Other bombings in March and June targeted shopping and commercial areas in Christian areas, killing three people and injuring more than 35. Monot Street is in Ashrafiya, a largely Christian neighborhood of Beirut.
Michel Pharaon, state minister for parliament affairs, said the blast was “a message of terror.”
“The Lebanese people will continue the march of national peace, freedom and democracy,” Pharaon said at the bombing site late Friday.
Anger over Hariri’s slaying helped push Syria into withdrawing its troops from Lebanon in April, ending a 29-year military presence. Since then, Damascus’ political control has also been crumbling, with the formation this week of the first government dominated by anti-Syrian politicians.
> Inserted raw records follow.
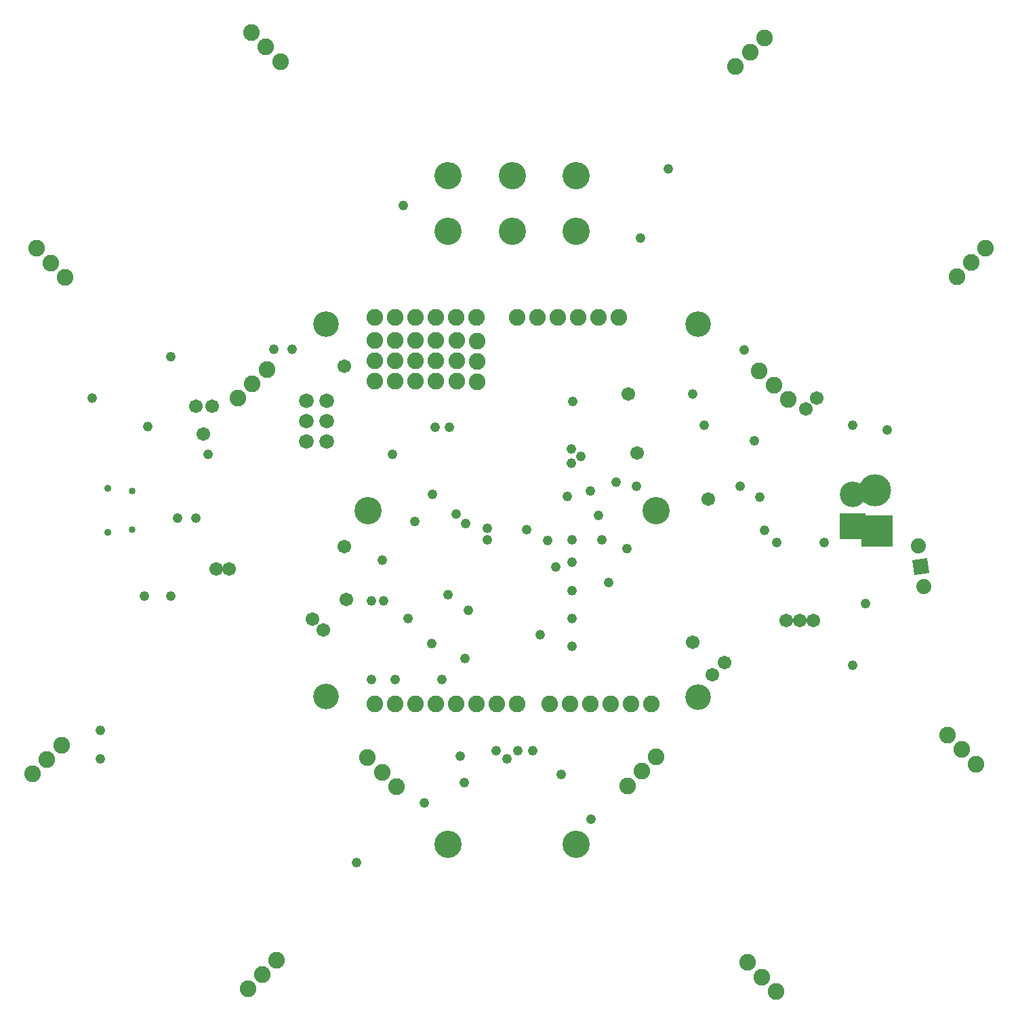
<source format=gbs>
G75*
%MOIN*%
%OFA0B0*%
%FSLAX25Y25*%
%IPPOS*%
%LPD*%
%AMOC8*
5,1,8,0,0,1.08239X$1,22.5*
%
%ADD10C,0.12611*%
%ADD11C,0.13398*%
%ADD12C,0.07200*%
%ADD13C,0.08200*%
%ADD14R,0.07400X0.07400*%
%ADD15C,0.07400*%
%ADD16R,0.12611X0.12611*%
%ADD17C,0.03556*%
%ADD18C,0.03359*%
%ADD19R,0.15800X0.15800*%
%ADD20C,0.15800*%
%ADD21C,0.06706*%
%ADD22C,0.04762*%
D10*
X0197909Y0170940D03*
X0380940Y0170901D03*
X0457082Y0270389D03*
X0381058Y0353972D03*
X0197909Y0354090D03*
D11*
X0258165Y0399602D03*
X0258165Y0427082D03*
X0289641Y0427102D03*
X0289680Y0399641D03*
X0321176Y0399680D03*
X0321157Y0427200D03*
X0360507Y0262554D03*
X0218775Y0262554D03*
X0258145Y0098342D03*
X0321196Y0098401D03*
D12*
X0198381Y0296452D03*
X0188381Y0296452D03*
X0188381Y0306452D03*
X0188381Y0316452D03*
X0198381Y0316452D03*
X0198381Y0306452D03*
D13*
X0053727Y0132940D03*
X0060798Y0140011D03*
X0067869Y0147082D03*
X0173850Y0041480D03*
X0166779Y0034408D03*
X0159707Y0027337D03*
X0232609Y0126783D03*
X0225538Y0133854D03*
X0218467Y0140925D03*
X0222082Y0167476D03*
X0232082Y0167476D03*
X0242082Y0167476D03*
X0252082Y0167476D03*
X0262082Y0167476D03*
X0272082Y0167476D03*
X0282082Y0167476D03*
X0292082Y0167476D03*
X0308082Y0167476D03*
X0318082Y0167476D03*
X0328082Y0167476D03*
X0338082Y0167476D03*
X0348082Y0167476D03*
X0358082Y0167476D03*
X0360381Y0141389D03*
X0353310Y0134318D03*
X0346239Y0127247D03*
X0405231Y0040310D03*
X0412303Y0033239D03*
X0419374Y0026168D03*
X0517677Y0137912D03*
X0510606Y0144983D03*
X0503535Y0152054D03*
X0425279Y0317034D03*
X0418208Y0324105D03*
X0411137Y0331176D03*
X0342082Y0357476D03*
X0332082Y0357476D03*
X0322082Y0357476D03*
X0312082Y0357476D03*
X0302082Y0357476D03*
X0292082Y0357476D03*
X0272082Y0357476D03*
X0262082Y0357476D03*
X0252082Y0357476D03*
X0242082Y0357476D03*
X0232082Y0357476D03*
X0222082Y0357476D03*
X0222121Y0346019D03*
X0222121Y0336019D03*
X0232161Y0336019D03*
X0232161Y0346019D03*
X0242200Y0346019D03*
X0252043Y0346019D03*
X0252043Y0336019D03*
X0242200Y0336019D03*
X0242200Y0326019D03*
X0252043Y0326019D03*
X0262279Y0326019D03*
X0272239Y0325901D03*
X0272239Y0335901D03*
X0272239Y0345901D03*
X0262279Y0346019D03*
X0262279Y0336019D03*
X0232161Y0326019D03*
X0222121Y0326019D03*
X0168905Y0331731D03*
X0161834Y0324660D03*
X0154763Y0317589D03*
X0069810Y0377121D03*
X0062739Y0384192D03*
X0055668Y0391263D03*
X0161455Y0497346D03*
X0168527Y0490275D03*
X0175598Y0483204D03*
X0399515Y0480696D03*
X0406586Y0487767D03*
X0413657Y0494838D03*
X0522484Y0391460D03*
X0515413Y0384389D03*
X0508342Y0377318D03*
D14*
G36*
X0493810Y0239186D02*
X0494776Y0231850D01*
X0487440Y0230884D01*
X0486474Y0238220D01*
X0493810Y0239186D01*
G37*
D15*
X0489320Y0244949D03*
X0491930Y0225120D03*
D16*
X0457082Y0254641D03*
D17*
X0090625Y0251826D03*
X0090625Y0273283D03*
D18*
X0102633Y0272102D03*
X0102633Y0253007D03*
D19*
X0468972Y0252515D03*
D20*
X0468184Y0272515D03*
D21*
X0433932Y0312357D03*
X0439247Y0317672D03*
X0386098Y0268066D03*
X0350920Y0290802D03*
X0346728Y0319641D03*
X0424247Y0208381D03*
X0431046Y0208381D03*
X0437842Y0208275D03*
X0393972Y0187751D03*
X0388066Y0181846D03*
X0378224Y0197594D03*
X0208145Y0218854D03*
X0196728Y0203893D03*
X0191216Y0209011D03*
X0206964Y0244838D03*
X0150271Y0233696D03*
X0144050Y0233696D03*
X0137672Y0299956D03*
X0134129Y0313735D03*
X0142003Y0313735D03*
X0206964Y0333420D03*
D22*
X0181373Y0341688D03*
X0172515Y0341688D03*
X0121728Y0338145D03*
X0110507Y0303893D03*
X0140035Y0290113D03*
X0133932Y0258814D03*
X0125074Y0258814D03*
X0121728Y0220428D03*
X0108735Y0220428D03*
X0086885Y0154287D03*
X0086885Y0140507D03*
X0212869Y0089326D03*
X0246334Y0118854D03*
X0266019Y0128696D03*
X0264050Y0141688D03*
X0281767Y0144444D03*
X0287007Y0140519D03*
X0292495Y0144523D03*
X0299680Y0144444D03*
X0313854Y0132633D03*
X0328224Y0110783D03*
X0255015Y0179365D03*
X0266216Y0189897D03*
X0250074Y0197102D03*
X0238460Y0209405D03*
X0226452Y0218066D03*
X0220350Y0218066D03*
X0225861Y0238145D03*
X0241609Y0257043D03*
X0250271Y0270428D03*
X0262082Y0260586D03*
X0266806Y0256058D03*
X0277239Y0253696D03*
X0277239Y0247987D03*
X0296767Y0253027D03*
X0307161Y0247791D03*
X0319169Y0248184D03*
X0319169Y0236964D03*
X0310901Y0234602D03*
X0319169Y0223184D03*
X0319169Y0209405D03*
X0319169Y0195625D03*
X0303420Y0201531D03*
X0267987Y0213342D03*
X0258145Y0221216D03*
X0232062Y0179483D03*
X0220350Y0179483D03*
X0316846Y0269523D03*
X0328027Y0272200D03*
X0331964Y0260192D03*
X0333539Y0248184D03*
X0345940Y0243657D03*
X0336885Y0227121D03*
X0350665Y0274365D03*
X0340822Y0276334D03*
X0323499Y0289129D03*
X0318775Y0285783D03*
X0318775Y0292633D03*
X0319365Y0316098D03*
X0378224Y0319641D03*
X0384129Y0304287D03*
X0408539Y0296609D03*
X0401846Y0274365D03*
X0411255Y0269129D03*
X0413657Y0252712D03*
X0419562Y0246806D03*
X0443184Y0246806D03*
X0463460Y0216885D03*
X0456964Y0186570D03*
X0473893Y0301924D03*
X0456964Y0304287D03*
X0403814Y0341294D03*
X0352633Y0396413D03*
X0366413Y0430468D03*
X0236098Y0412554D03*
X0251649Y0303302D03*
X0258539Y0303342D03*
X0230586Y0290113D03*
X0082948Y0317672D03*
M02*

</source>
Separately, U.N. Secretary-General Kofi Annan said in a report Friday that southern Lebanon remains volatile and United Nations peacekeepers deployed there since 1978 should remain for now.
With continued attacks along the so-called Blue Line, drawn by the United Nations to mark Israel‘s withdrawal from Lebanon in May 2000, the estimated 2,000 peacekeepers still play a crucial role, Annan’s report to the U.N. Security Council said.
He recommended that the peacekeepers’ mandate, set to expire at the end of July, be extended by another six months. A peacekeeping team had visited Lebanon to assess the situation.